Reproducing this bug over and over manually is similar to "Human-Driven Specification", although now you are not "specifying" what it should do. It's more like a "Human-Driven Verification", isn't it?

Now we are in the context of verification. We could set up automated test to prove that particular part of the system "works" or "doesn't work". But this is different "works"/"doesn't work" than ones from "What you want me to do?".

Call this "test" a regression test or whatever - it's intention is completely different than "specification". It would live to verify or to prove whether results are the ones we expect.

Conclusion 🔍

When you write your "tests" after your code, you verify.

Is it wrong that we wrote this test after we producted the code that makes money for your company? Nope, because the context is different. This test expresses the "Test-Driven Verification" perspective.

In his famous quote, Edsger W. Dijkstra states:

“Program testing can be used to show the presence of bugs, but never to show their absence!”

I think it fits very well into the context of verification, but not exactly to the context of specification.

What is the responsiblity of TDD?

I think that both contexts have their place in the development cycle. One doesn't exist without its counterpart and together create something greater.

Almost as in the systems thinking "mantra": "a system is something more than its parts".

Specification is oriented towards design, maintainability, loose coupling, evolvability - where subjects could be "things", "subsystems" or "components".
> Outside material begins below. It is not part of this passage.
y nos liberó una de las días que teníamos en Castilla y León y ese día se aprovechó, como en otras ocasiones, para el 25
Verification is oriented towards correctness, usefulness, value-bringing - where subjects could be "users", "customers".

Conclusion 🔍

When you write your "tests" to prove the value it gives to end recipients, you verify too.

So actually, TDD, as the practice of writing "tests" before writing your code, is about specification. It facilitates "good" design, etc.
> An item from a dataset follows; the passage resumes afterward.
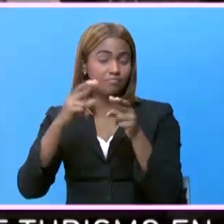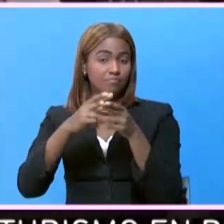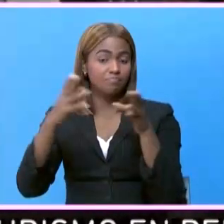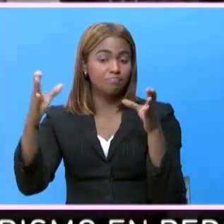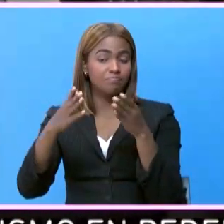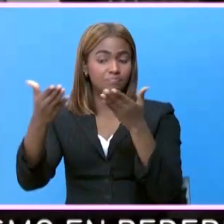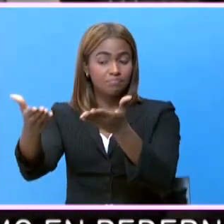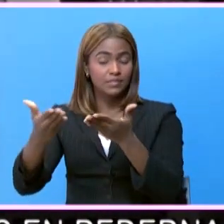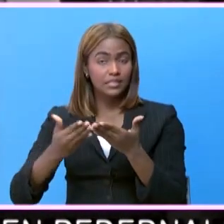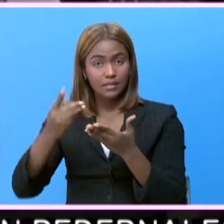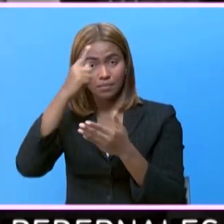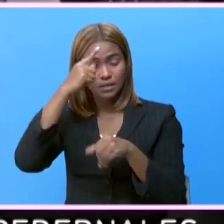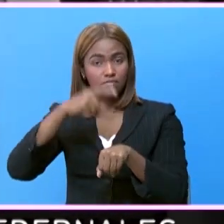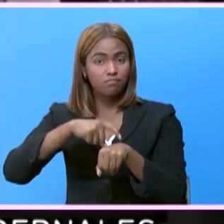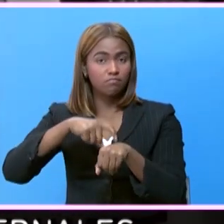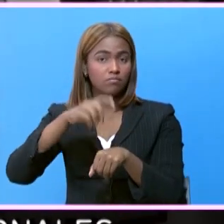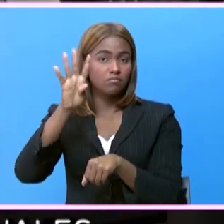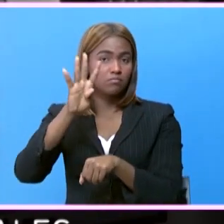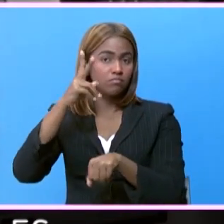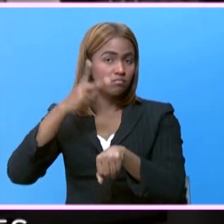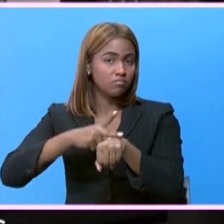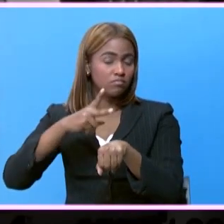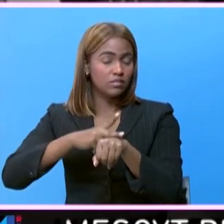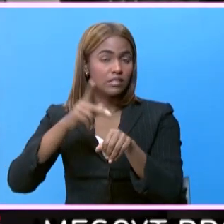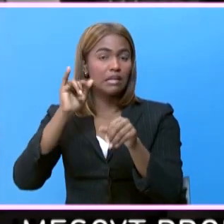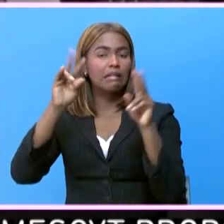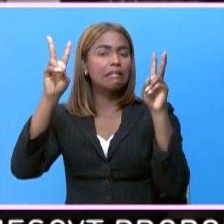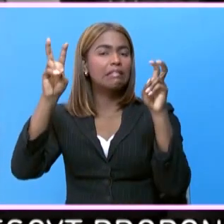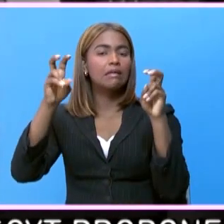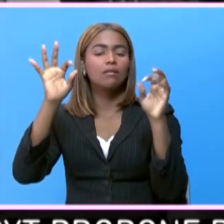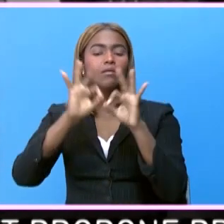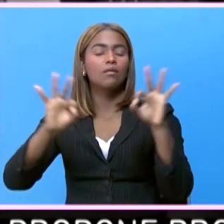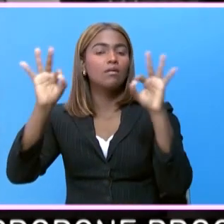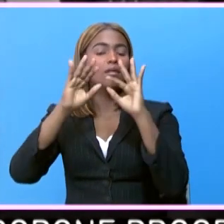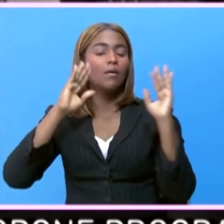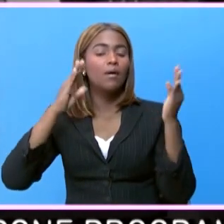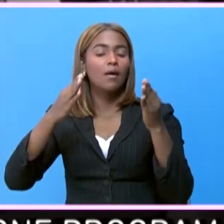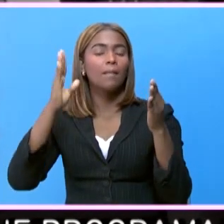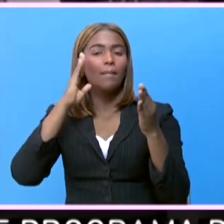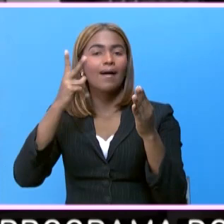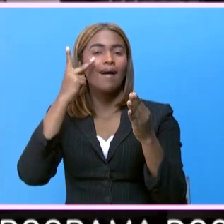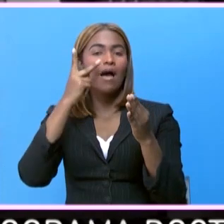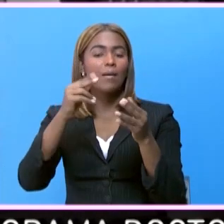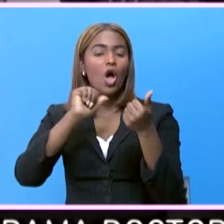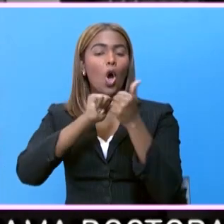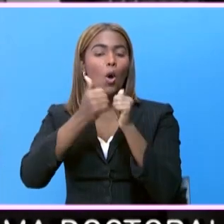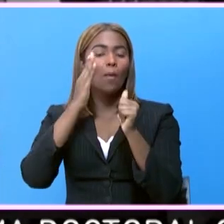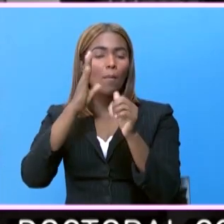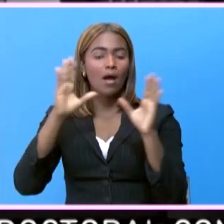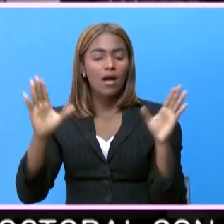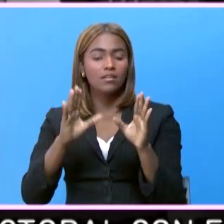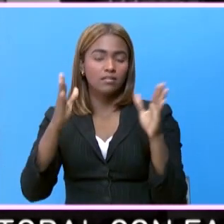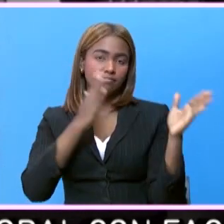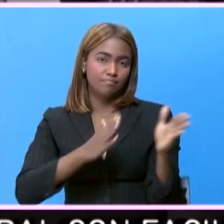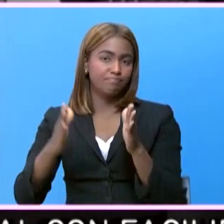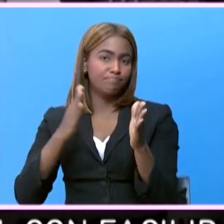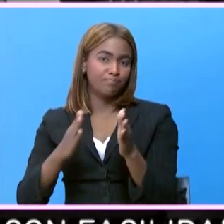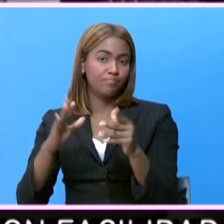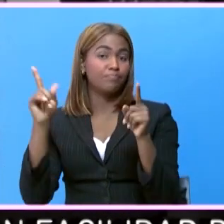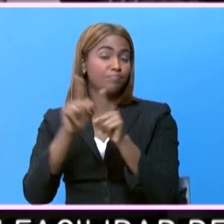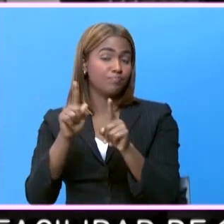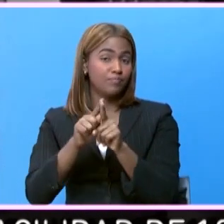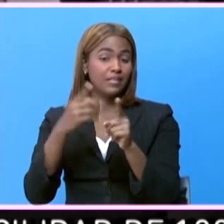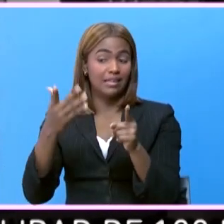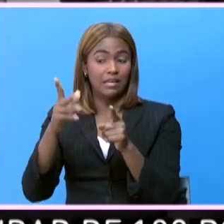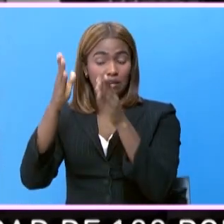fue convocado para las 4 de la tarde y el tema principal sería la metodología a seguir en el proceso. Además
What about verification? Would it be actual responsibility of TDD?

Question 🤔

Is verification a responsibility of TDD?

Thanks to the "single responsiblity" principle, we know that one shouldn't put two responsiblities on the shoulders of a single "guy".
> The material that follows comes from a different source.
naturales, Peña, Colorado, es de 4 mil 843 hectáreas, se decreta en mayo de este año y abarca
How does it look from outside?

Who is responsible for "verification", if not TDD?

The closest asignee would be so-called "Outside-In" approach, in which we start from the "most outer" level, having in mind what results we expect to get when using this thingy.

Another thought is Behavior-Driven Development (BDD), concentrating on "business" value, the visible results of using the given system/component.

Combining those two "responsiblities", we have a perfect mixture covering two contexts. Verification guy takes care of the business value and Specification fellow makes sure that the design is balanced in terms of all the good traits of software engineering practices. Almost like in Organization, they are organizing each other to achieve the bigger goal.

I know that I am just scratching the surface of a huuuge topic, either when mentioning BDD or Outside-In approach, but I think the point is clear - TDD itself is just a "side" of a Ying-Yang process.

Ok dude, what now?

Am I expecting all professionals to stop using TDD acronym and start using "Test-Driven Specification"?

Would BDD become "Test-Driven Verification"?

Of course! I am expecting those things to happen. I would love to become an IT influencer, software engineering celebrity having zealots gathering around (acolytes aren't bad, right?).

Ok, enough jokes. It helped (and still helps) challenging the way I think about the software, the patterns and methodologies.

This would be a single advice I would give to my "younger" self from the past, when starting the career. The fundamentals are the most difficult to grasp and I believe the understanding comes after a longer period of time.

Conclusion 🔍

Test-Driven Development is not about tests themselves.

It is either about verification or specification using tests.

Next time when you will be faced with a need to write a piece of code, ask yourself this question:

Question 🤔

Am I testing to verify if it works correctly or to specify what it should do?

Have a great testing (whatever it means in your current context)!